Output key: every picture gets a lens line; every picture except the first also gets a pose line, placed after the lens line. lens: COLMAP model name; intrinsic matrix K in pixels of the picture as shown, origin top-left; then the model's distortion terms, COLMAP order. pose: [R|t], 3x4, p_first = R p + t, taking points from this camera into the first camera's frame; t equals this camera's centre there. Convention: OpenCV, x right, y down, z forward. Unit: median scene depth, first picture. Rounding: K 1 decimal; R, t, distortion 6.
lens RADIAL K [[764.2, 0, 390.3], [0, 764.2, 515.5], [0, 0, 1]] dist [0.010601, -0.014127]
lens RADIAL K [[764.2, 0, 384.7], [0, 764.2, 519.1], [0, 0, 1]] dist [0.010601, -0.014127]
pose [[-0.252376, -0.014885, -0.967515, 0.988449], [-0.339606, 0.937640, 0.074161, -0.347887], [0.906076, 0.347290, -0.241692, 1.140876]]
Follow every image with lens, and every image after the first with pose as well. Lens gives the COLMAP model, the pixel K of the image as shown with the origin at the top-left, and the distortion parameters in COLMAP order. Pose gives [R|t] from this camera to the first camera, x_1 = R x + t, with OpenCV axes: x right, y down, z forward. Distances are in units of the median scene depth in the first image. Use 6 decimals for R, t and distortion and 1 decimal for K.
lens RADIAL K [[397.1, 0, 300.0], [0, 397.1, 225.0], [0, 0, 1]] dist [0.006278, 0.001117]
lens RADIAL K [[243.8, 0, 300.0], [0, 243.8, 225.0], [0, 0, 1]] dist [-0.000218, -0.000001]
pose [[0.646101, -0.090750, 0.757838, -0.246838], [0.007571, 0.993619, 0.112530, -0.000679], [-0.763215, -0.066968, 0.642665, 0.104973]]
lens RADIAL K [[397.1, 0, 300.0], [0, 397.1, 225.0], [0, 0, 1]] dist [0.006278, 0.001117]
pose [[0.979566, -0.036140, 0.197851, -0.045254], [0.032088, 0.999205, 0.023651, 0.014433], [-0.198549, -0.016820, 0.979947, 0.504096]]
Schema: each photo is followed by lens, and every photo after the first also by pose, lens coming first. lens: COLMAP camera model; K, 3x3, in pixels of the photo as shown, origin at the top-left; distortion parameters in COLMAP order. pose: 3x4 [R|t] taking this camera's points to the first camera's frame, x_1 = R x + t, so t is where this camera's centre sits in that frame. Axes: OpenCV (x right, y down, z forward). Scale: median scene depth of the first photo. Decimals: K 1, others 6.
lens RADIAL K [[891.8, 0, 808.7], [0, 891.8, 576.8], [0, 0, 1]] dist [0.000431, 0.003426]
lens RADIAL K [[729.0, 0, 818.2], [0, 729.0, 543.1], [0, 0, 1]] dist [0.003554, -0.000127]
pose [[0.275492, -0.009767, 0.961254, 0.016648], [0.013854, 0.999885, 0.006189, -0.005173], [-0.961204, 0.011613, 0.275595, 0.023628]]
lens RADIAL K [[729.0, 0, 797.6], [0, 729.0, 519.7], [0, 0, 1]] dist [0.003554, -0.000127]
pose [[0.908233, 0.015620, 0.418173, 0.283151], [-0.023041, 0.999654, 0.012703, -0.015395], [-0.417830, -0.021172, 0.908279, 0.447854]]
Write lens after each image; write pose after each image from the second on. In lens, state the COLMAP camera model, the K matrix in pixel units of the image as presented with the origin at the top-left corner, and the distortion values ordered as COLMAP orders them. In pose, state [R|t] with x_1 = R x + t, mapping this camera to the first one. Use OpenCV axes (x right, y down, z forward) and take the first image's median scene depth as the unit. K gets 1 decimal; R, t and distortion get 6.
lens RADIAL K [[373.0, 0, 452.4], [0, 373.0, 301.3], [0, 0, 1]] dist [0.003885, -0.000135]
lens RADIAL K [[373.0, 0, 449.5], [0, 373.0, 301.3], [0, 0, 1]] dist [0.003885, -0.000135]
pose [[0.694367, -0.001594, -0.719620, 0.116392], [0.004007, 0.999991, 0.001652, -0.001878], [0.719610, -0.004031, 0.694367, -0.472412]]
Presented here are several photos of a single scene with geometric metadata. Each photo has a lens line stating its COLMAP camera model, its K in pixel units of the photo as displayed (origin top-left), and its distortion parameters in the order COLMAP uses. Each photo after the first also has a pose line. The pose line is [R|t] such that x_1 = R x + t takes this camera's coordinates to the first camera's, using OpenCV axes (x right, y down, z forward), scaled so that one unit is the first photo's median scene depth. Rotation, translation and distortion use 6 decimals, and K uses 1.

Exercise> Output the records exactly, including every line.

Result of the exercise>
Output key: every picture gets a lens line; every picture except the first also gets a pose line, placed after the lens line. lens: COLMAP model name; intrinsic matrix K in pixels of the picture as shown, origin top-left; then the model's distortion terms, COLMAP order. pose: [R|t], 3x4, p_first = R p + t, taking points from this camera into the first camera's frame; t equals this camera's centre there. Convention: OpenCV, x right, y down, z forward. Unit: median scene depth, first picture. Rounding: K 1 decimal; R, t, distortion 6.
lens RADIAL K [[764.2, 0, 390.3], [0, 764.2, 515.5], [0, 0, 1]] dist [0.010601, -0.014127]
lens RADIAL K [[764.2, 0, 384.7], [0, 764.2, 519.1], [0, 0, 1]] dist [0.010601, -0.014127]
pose [[-0.252376, -0.014885, -0.967515, 0.988449], [-0.339606, 0.937640, 0.074161, -0.347887], [0.906076, 0.347290, -0.241692, 1.140876]]
Follow every image with lens, and every image after the first with pose as well. Lens gives the COLMAP model, the pixel K of the image as shown with the origin at the top-left, and the distortion parameters in COLMAP order. Pose gives [R|t] from this camera to the first camera, x_1 = R x + t, with OpenCV axes: x right, y down, z forward. Distances are in units of the median scene depth in the first image. Use 6 decimals for R, t and distortion and 1 decimal for K.
lens RADIAL K [[397.1, 0, 300.0], [0, 397.1, 225.0], [0, 0, 1]] dist [0.006278, 0.001117]
lens RADIAL K [[243.8, 0, 300.0], [0, 243.8, 225.0], [0, 0, 1]] dist [-0.000218, -0.000001]
pose [[0.646101, -0.090750, 0.757838, -0.246838], [0.007571, 0.993619, 0.112530, -0.000679], [-0.763215, -0.066968, 0.642665, 0.104973]]
lens RADIAL K [[397.1, 0, 300.0], [0, 397.1, 225.0], [0, 0, 1]] dist [0.006278, 0.001117]
pose [[0.979566, -0.036140, 0.197851, -0.045254], [0.032088, 0.999205, 0.023651, 0.014433], [-0.198549, -0.016820, 0.979947, 0.504096]]
Schema: each photo is followed by lens, and every photo after the first also by pose, lens coming first. lens: COLMAP camera model; K, 3x3, in pixels of the photo as shown, origin at the top-left; distortion parameters in COLMAP order. pose: 3x4 [R|t] taking this camera's points to the first camera's frame, x_1 = R x + t, so t is where this camera's centre sits in that frame. Axes: OpenCV (x right, y down, z forward). Scale: median scene depth of the first photo. Decimals: K 1, others 6.
lens RADIAL K [[891.8, 0, 808.7], [0, 891.8, 576.8], [0, 0, 1]] dist [0.000431, 0.003426]
lens RADIAL K [[729.0, 0, 818.2], [0, 729.0, 543.1], [0, 0, 1]] dist [0.003554, -0.000127]
pose [[0.275492, -0.009767, 0.961254, 0.016648], [0.013854, 0.999885, 0.006189, -0.005173], [-0.961204, 0.011613, 0.275595, 0.023628]]
lens RADIAL K [[729.0, 0, 797.6], [0, 729.0, 519.7], [0, 0, 1]] dist [0.003554, -0.000127]
pose [[0.908233, 0.015620, 0.418173, 0.283151], [-0.023041, 0.999654, 0.012703, -0.015395], [-0.417830, -0.021172, 0.908279, 0.447854]]
Write lens after each image; write pose after each image from the second on. In lens, state the COLMAP camera model, the K matrix in pixel units of the image as presented with the origin at the top-left corner, and the distortion values ordered as COLMAP orders them. In pose, state [R|t] with x_1 = R x + t, mapping this camera to the first one. Use OpenCV axes (x right, y down, z forward) and take the first image's median scene depth as the unit. K gets 1 decimal; R, t and distortion get 6.
lens RADIAL K [[373.0, 0, 452.4], [0, 373.0, 301.3], [0, 0, 1]] dist [0.003885, -0.000135]
lens RADIAL K [[373.0, 0, 449.5], [0, 373.0, 301.3], [0, 0, 1]] dist [0.003885, -0.000135]
pose [[0.694367, -0.001594, -0.719620, 0.116392], [0.004007, 0.999991, 0.001652, -0.001878], [0.719610, -0.004031, 0.694367, -0.472412]]
Presented here are several photos of a single scene with geometric metadata. Each photo has a lens line stating its COLMAP camera model, its K in pixel units of the photo as displayed (origin top-left), and its distortion parameters in the order COLMAP uses. Each photo after the first also has a pose line. The pose line is [R|t] such that x_1 = R x + t takes this camera's coordinates to the first camera's, using OpenCV axes (x right, y down, z forward), scaled so that one unit is the first photo's median scene depth. Rotation, translation and distortion use 6 decimals, and K uses 1.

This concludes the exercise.